What the exercise asks: Go through the listing beneath and show each line containing the string "bookshelf".

★ ★ ★ ★

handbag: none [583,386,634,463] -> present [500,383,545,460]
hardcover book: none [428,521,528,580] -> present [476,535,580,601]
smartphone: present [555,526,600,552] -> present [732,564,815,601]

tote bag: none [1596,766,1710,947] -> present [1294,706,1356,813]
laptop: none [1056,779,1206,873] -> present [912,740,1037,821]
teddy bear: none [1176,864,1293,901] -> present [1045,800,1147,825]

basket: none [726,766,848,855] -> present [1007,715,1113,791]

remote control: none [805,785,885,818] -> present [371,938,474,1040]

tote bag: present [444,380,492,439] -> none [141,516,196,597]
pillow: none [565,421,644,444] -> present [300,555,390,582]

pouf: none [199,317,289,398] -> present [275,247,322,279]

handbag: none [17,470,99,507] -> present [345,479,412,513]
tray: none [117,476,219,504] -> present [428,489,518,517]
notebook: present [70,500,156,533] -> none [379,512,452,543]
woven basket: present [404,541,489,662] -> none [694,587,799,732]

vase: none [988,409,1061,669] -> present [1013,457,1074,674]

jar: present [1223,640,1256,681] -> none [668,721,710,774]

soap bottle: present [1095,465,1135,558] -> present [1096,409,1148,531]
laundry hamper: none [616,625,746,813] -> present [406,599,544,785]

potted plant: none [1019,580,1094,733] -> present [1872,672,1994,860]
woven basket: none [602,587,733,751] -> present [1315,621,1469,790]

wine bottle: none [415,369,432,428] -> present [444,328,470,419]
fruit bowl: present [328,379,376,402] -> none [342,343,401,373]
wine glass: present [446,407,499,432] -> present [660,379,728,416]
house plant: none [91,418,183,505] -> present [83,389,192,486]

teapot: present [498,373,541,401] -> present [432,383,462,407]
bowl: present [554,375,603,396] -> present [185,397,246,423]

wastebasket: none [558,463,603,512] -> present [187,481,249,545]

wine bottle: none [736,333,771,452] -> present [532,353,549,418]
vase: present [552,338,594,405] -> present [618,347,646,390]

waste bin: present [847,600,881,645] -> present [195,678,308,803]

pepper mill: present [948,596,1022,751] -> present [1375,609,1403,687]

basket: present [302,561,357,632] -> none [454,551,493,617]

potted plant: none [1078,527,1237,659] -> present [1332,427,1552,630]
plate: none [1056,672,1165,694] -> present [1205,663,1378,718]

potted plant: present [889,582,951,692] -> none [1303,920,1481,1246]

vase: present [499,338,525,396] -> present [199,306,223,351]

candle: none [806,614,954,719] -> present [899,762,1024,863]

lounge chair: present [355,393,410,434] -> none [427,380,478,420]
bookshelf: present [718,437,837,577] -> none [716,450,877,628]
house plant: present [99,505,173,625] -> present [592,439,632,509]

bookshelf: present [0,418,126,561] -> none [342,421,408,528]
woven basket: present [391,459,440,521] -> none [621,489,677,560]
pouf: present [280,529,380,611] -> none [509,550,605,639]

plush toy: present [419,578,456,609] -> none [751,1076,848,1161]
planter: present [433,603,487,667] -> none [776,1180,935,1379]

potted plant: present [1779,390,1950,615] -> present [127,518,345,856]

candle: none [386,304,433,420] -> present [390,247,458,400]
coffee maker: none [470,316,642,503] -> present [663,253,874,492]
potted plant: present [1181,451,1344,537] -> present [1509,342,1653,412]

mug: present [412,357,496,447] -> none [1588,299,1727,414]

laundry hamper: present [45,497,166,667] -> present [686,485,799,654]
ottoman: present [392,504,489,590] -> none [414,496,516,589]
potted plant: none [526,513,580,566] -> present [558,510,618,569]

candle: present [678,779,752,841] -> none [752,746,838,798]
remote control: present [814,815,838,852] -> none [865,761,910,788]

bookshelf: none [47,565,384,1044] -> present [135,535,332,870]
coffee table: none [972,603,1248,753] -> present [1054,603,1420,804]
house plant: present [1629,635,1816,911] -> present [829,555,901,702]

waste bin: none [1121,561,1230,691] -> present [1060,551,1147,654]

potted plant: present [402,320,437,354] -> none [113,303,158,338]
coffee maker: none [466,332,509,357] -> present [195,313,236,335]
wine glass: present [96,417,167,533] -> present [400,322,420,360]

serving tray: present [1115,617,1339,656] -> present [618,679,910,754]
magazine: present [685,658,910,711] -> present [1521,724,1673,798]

★ ★ ★ ★

Your solution:
bookshelf: present [718,437,837,577] -> none [716,450,877,628]
bookshelf: present [0,418,126,561] -> none [342,421,408,528]
bookshelf: none [47,565,384,1044] -> present [135,535,332,870]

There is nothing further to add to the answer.